__Your task__. Copy out the entries below, swapping "locality" for "site" and keeping every other line the same. Leave out the pictures.

__Dataset records__.
== == ==
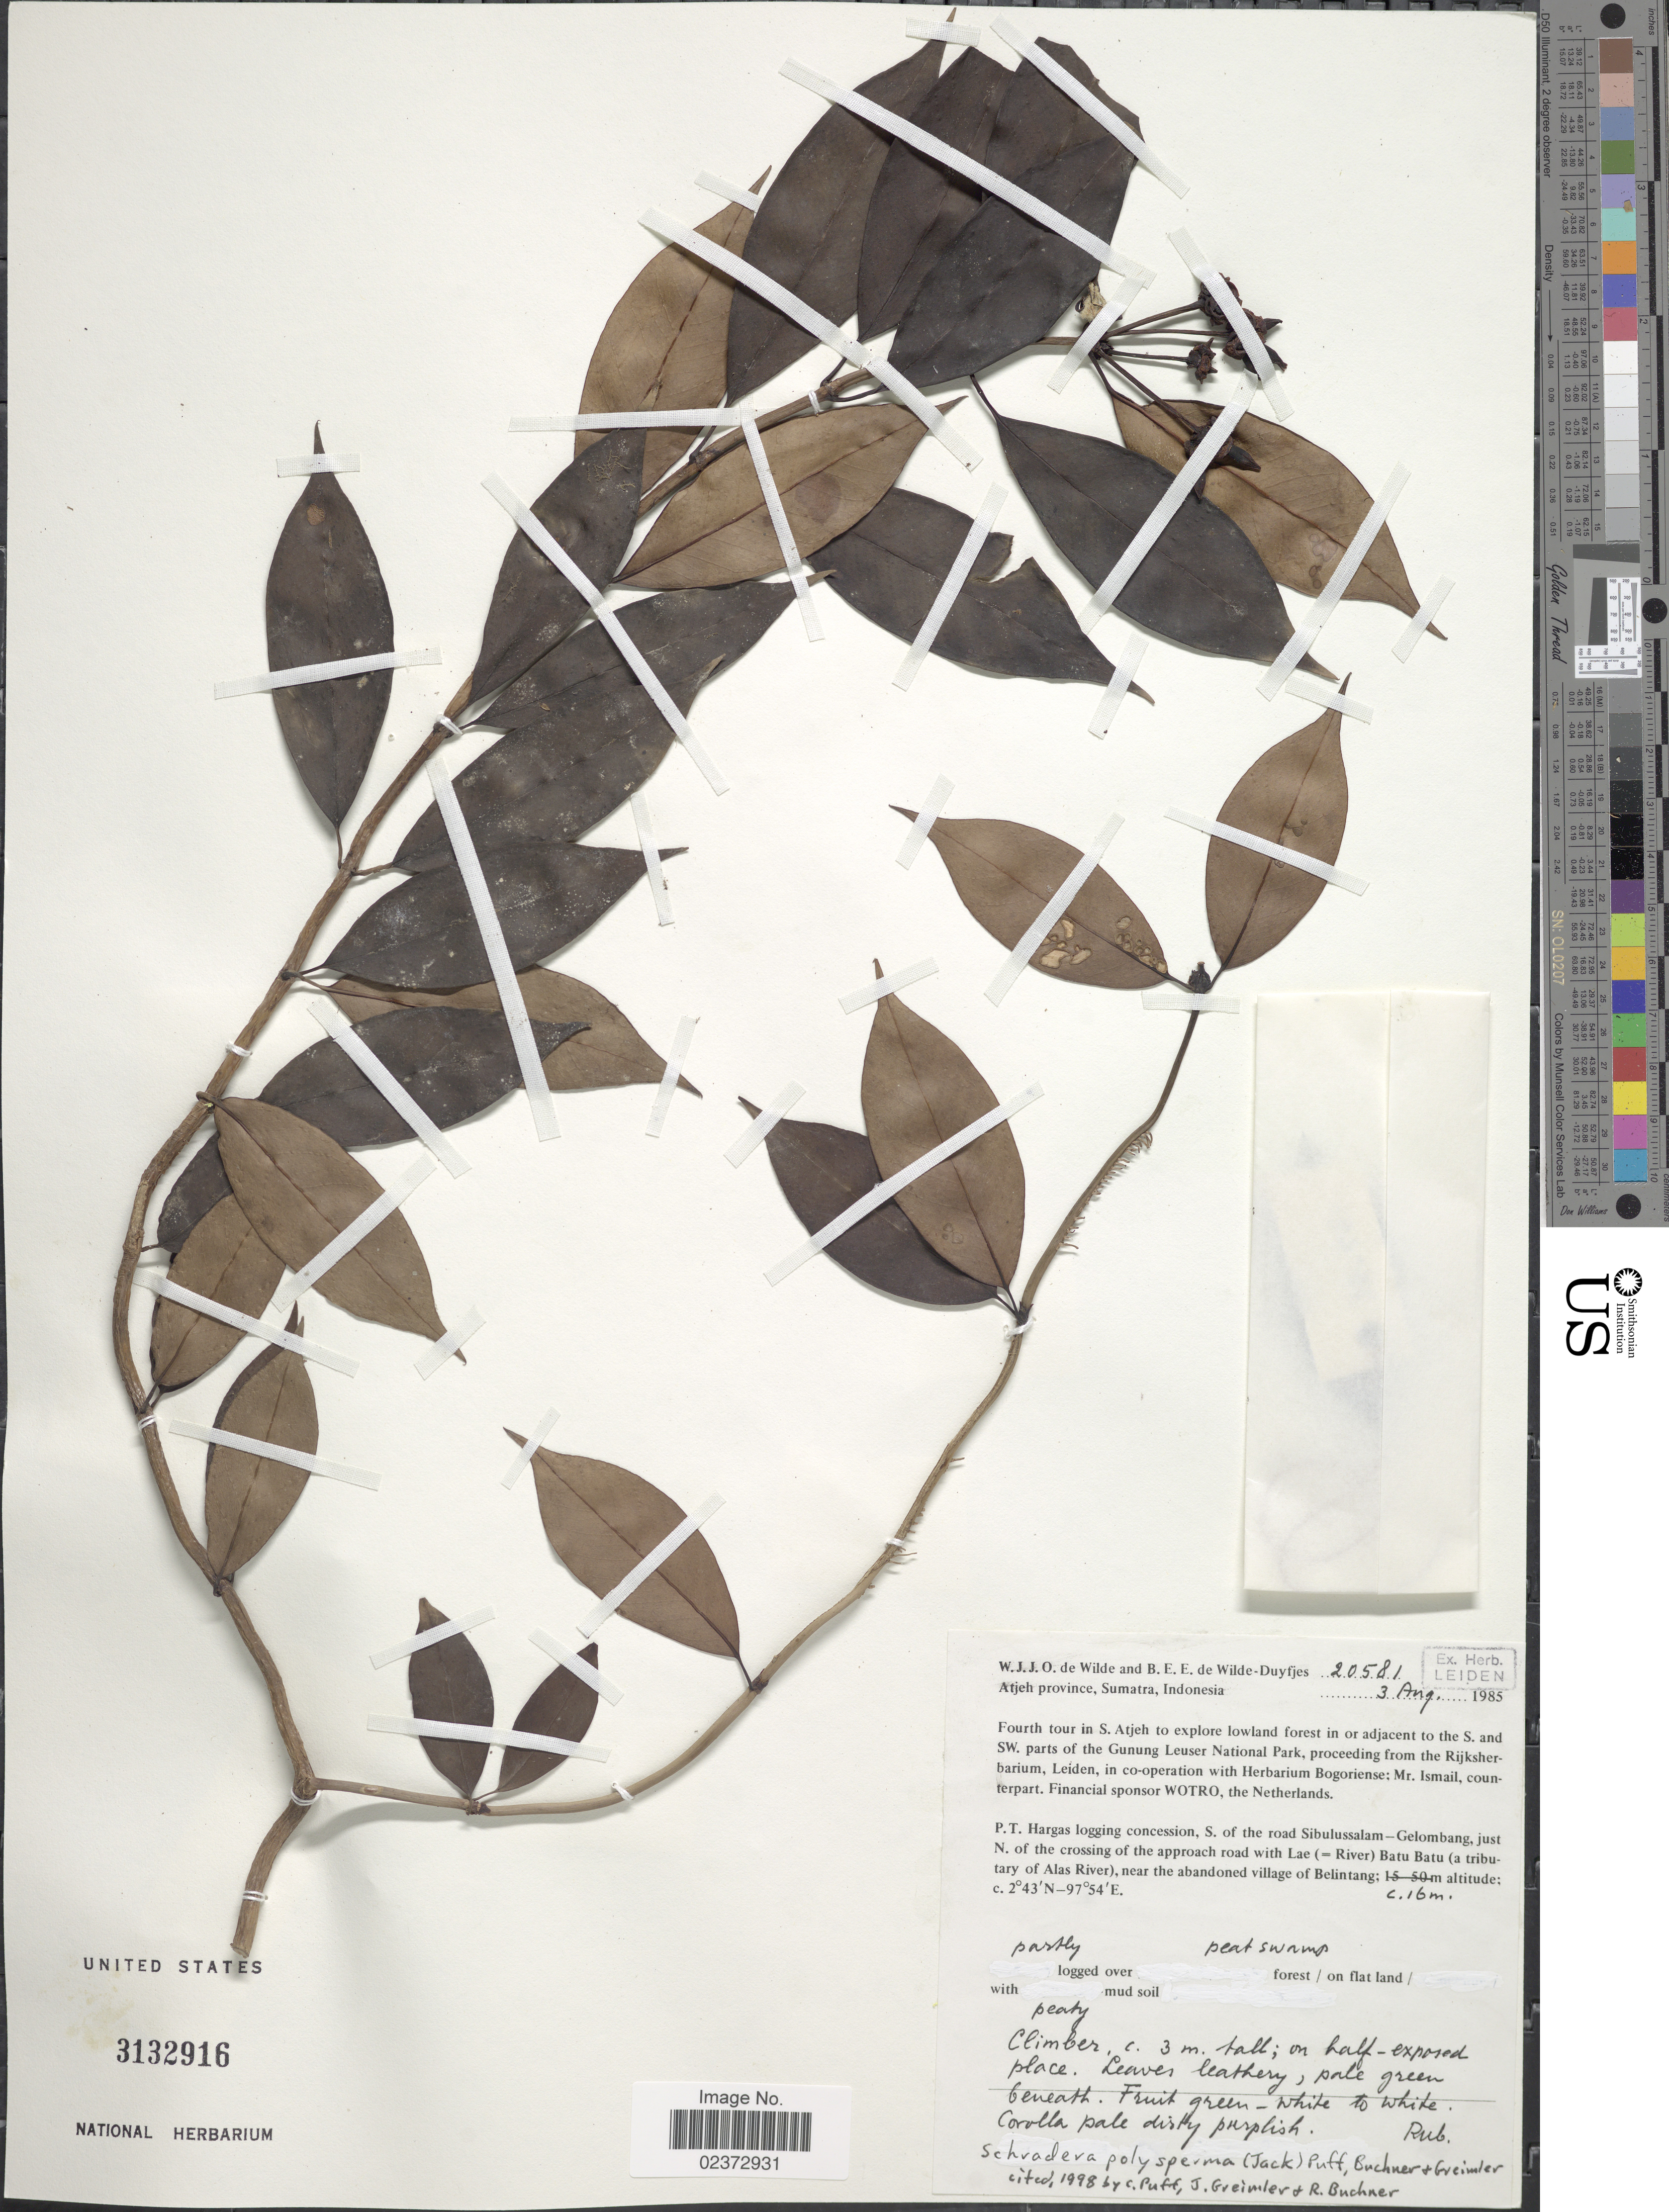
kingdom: Plantae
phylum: Tracheophyta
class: Magnoliopsida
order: Gentianales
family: Rubiaceae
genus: Schradera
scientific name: Schradera polysperma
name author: (Jack) Puff et al.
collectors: W. J. de Wilde & B. E. de Wilde-Duyfjes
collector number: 20581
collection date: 1985-08-03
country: Indonesia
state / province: Sumatra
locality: Atjeh province, P.T. Hargas logging concession, S. of the road Sibulussalam-Gelombang, just N. of the crossing of the approach road with Lae (=River) Batu Batu (a tributary of Alas River), near the abandoned village of Belintang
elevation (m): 16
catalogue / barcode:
== == ==
__Exercise solution__.
kingdom: Plantae
phylum: Tracheophyta
class: Magnoliopsida
order: Gentianales
family: Rubiaceae
genus: Schradera
scientific name: Schradera polysperma
name author: (Jack) Puff et al.
collectors: W. J. de Wilde & B. E. de Wilde-Duyfjes
collector number: 20581
collection date: 1985-08-03
country: Indonesia
state / province: Sumatra
site: Atjeh province, P.T. Hargas logging concession, S. of the road Sibulussalam-Gelombang, just N. of the crossing of the approach road with Lae (=River) Batu Batu (a tributary of Alas River), near the abandoned village of Belintang
elevation (m): 16
catalogue / barcode:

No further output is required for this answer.